One argument per chapter
Every canonical brand visualization carries a specific argument. The argument, not the shape, is what belongs to each page.
| Visualization | Argument |
|---|---|
| Phase Portrait (Lissajous) | “Every load has a unique electrical fingerprint.” General; reusable where fingerprinting is the point. |
| Resolution Comparison | “1 Hz misses what 8 kHz reveals — diagnostic analysis requires the resolution to exist.” Specific; reserved for Intelligence/analysis pages. |
| Waveform Trace | “The meter captures real harmonic structure at high sampling density.” Specific; reserved for Hardware / measurement pages. |
| Harmonic Spectrum | “The frequency-domain reveals what the time-domain hides.” Specific; reserved for diagnostic / analysis pages. |
| Circuit Topology Map | “Monitoring spans the full power chain hierarchy, with fault propagation visible at every node.” Specific; reserved for Infrastructure / system pages. |
| Training Pulse Animation | “AI workloads have unpredictable power demands that standard metering can’t track.” Specific; reserved for AI-factory / GPU pages. |
| Measurement Bar Reveal | “The measurement IS the meaning.” Brand signature; reserved for demonstrate-arc moments. |
Rule: when placing a visualization on a page, the visualization’s argument and the page’s argument must match. Reusing a visualization on a second page is only legitimate if its argument genuinely applies to both — not because the visual looks cool in that slot.
Why this matters
The site is a narrative.

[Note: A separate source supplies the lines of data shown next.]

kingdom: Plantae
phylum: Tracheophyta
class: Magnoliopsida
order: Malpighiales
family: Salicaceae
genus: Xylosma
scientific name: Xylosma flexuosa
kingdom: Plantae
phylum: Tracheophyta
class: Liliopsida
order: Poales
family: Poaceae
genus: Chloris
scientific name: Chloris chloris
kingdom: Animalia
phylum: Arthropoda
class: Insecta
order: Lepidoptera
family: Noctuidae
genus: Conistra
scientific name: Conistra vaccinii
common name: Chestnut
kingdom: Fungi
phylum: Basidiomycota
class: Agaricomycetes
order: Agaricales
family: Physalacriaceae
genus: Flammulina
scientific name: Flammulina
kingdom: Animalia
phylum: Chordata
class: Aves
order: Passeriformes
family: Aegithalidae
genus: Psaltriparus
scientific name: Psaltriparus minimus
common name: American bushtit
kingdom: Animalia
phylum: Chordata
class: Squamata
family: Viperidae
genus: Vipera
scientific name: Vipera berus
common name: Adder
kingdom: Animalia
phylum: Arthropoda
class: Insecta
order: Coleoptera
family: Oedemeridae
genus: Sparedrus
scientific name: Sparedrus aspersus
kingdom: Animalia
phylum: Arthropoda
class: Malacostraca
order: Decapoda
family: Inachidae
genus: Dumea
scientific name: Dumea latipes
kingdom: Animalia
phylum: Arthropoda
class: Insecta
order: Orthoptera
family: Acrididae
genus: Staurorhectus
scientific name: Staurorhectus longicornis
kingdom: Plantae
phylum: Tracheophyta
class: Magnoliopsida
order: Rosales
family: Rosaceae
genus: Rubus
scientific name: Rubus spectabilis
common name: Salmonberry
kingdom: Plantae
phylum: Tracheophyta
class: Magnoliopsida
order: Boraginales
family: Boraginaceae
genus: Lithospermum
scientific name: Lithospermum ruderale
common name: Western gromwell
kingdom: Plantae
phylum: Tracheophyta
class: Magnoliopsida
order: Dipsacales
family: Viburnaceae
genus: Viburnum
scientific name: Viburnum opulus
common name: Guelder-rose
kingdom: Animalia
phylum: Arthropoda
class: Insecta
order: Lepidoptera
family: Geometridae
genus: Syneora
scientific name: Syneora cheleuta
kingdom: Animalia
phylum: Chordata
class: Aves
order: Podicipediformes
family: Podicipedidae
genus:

Each chapter (page) makes a specific argument. If two chapters use the same visualization to carry the same claim, the reader moving from one to the other reads the same paragraph twice — the second chapter feels like filler, the first chapter feels less earned.
Concrete example from a real adversarial review (2026-04-24): we placed ResolutionComparison on both /platform/signals and /hardware/ev2. Both pages had the “1 Hz vs 8 kHz” framing, but:
- Signals needed the diagnostic payoff (health ratio revealing aging). That’s ResolutionComparison’s argument.
- EV2 needed the sampling-density story (the hardware captures real structure). That’s
WaveformTrace’s argument.
Borrowing ResolutionComparison for EV2 stole Signals’ punchline to make a hardware point that didn’t actually need it. Fix: WaveformTrace on EV2, ResolutionComparison stays exclusive to Signals. The two pages now each own their distinct argument, and a reader moving from EV2 → Signals experiences earned escalation (“we showed you what we capture; now let’s show you what we can find”).
General-argument visualizations can appear on multiple pages
LissajousFigure is general — “every load has a unique fingerprint” applies anywhere that fingerprinting is relevant. Appearing on Signals + on the homepage + in a blog post about load classification is fine.
Specific-argument visualizations (ResolutionComparison, WaveformTrace, CircuitTopologyMap, TrainingPulseAnimation) are single-page until explicit design review concludes otherwise.
Enforcement
See rules/visual-rules.yml → viz.one-argument-per-chapter for the machine-enforceable rule. An evaluator pass compares each viz’s canonical argument (from the table above) against the surrounding page copy’s argument; duplicates on different pages with the same argument fail the rule.
Anti-patterns
- Dark Canvas on white page with no frame — reads as a foreign object, not a designed element
- Inline
<figure style=>in MDX — bypasses the tokens entirely; use the<CanvasFrame>component in www or equivalent - Different border-radius per visualization — breaks the “same kind of element” signal
- Missing or generic captions (“Figure 1”, “chart showing data”) — the caption carries the argument; if you don’t know what to write, the visualization shouldn’t ship yet
- Interaction without affordance — a slider that’s not obviously a slider is a broken design, not a minimalist one
- Same viz argument reused across chapters — see “One argument per chapter” above. If you catch yourself placing the same interactive twice to make the same point, one of the two placements is wrong.